Today: Wednesday, 25 December 2024 year

Christine Lagarde takes charge of the European Central Bank

Christine Lagarde takes charge of the European Central Bank

Christine Lagarde becomes the first woman who heads the Central European Bank (ECB). As monetary body announced on Friday, she took charge of the presidency, succeeding Italian Mario Draghi.

The Central European Bank was launched in 1998, and Mrs Lagarde became its first female boss.

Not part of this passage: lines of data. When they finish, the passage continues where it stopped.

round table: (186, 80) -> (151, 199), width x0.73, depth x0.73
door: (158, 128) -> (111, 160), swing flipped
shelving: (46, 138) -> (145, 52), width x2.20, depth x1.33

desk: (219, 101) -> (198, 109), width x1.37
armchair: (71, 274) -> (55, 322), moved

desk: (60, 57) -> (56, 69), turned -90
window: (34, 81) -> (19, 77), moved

Being an experienced financial expert, she made a really bright career but she inherits an almost empty toolbox from her predecessor.

In fact, Christine Lagarde’s leadership skills will be tested from the very first day she begins her term in office on November 1. Despite her highest skills, many her ex-colleagues who’ve worked with her in the arena of international diplomacy are convinced she is up to the job.

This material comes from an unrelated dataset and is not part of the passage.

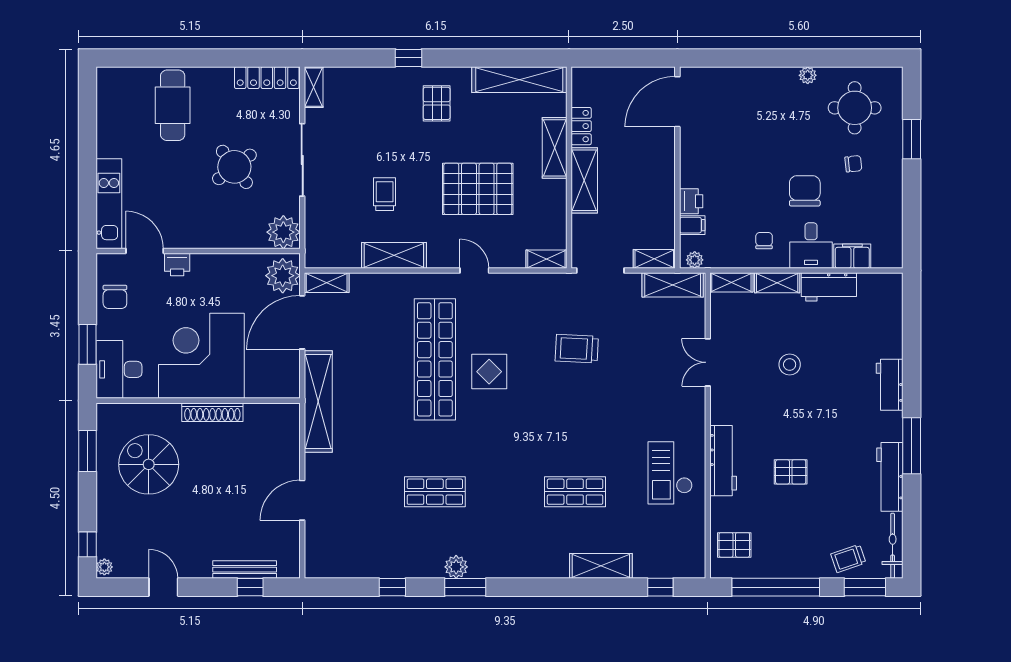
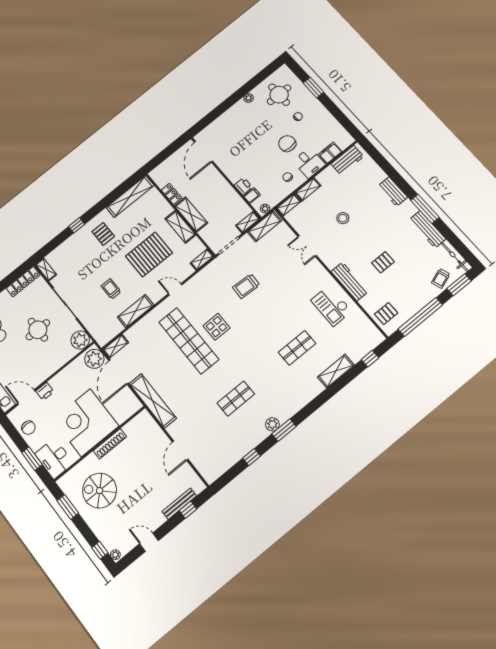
shelving: (555, 148) -> (180, 227), moved
round table: (234, 167) -> (38, 330), turned 37
workbench: (829, 287) -> (347, 160), moved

“Throughout her career, Lagarde has been a synthesizer, a moderator and an arbiter in the way she acted in the international community, and that’s how I’d see she would lead the ECB,” Nathan Sheets, ex-undersecretary for international affairs at the US Treasury.

Prior to joining the Central European Bank, the 63-year-old Frenchwoman’s career was marked by the crises she lived through as head of the French ministry of economic affairs (2007-2011), and then as head of the International Monetary Fund from 2011 until 2019.

Next eight years Christine Lagarde will hold the position of the ECB’s president, her candidacy was approved by the European Council on October 18.

Lagarde will start new ECB market debt buyback programme

She assumes the role at a time when the ECB is starting a new and controversial so-called market debt buyback programme, approved in September by a governing council that is very divided on the issue.

Each month, the ECB will buy back 20 billion euro of public and private bonds to support a lacklustre European economy and balance the inflation back to a 2 percentage point.

The new ECB boss on Wednesday delivered a strong message on RTL to Germany and other countries running budget surpluses that she considers “have not really made the necessary efforts” to consolidate a period of low growth, whereas the central banks “have done their job.”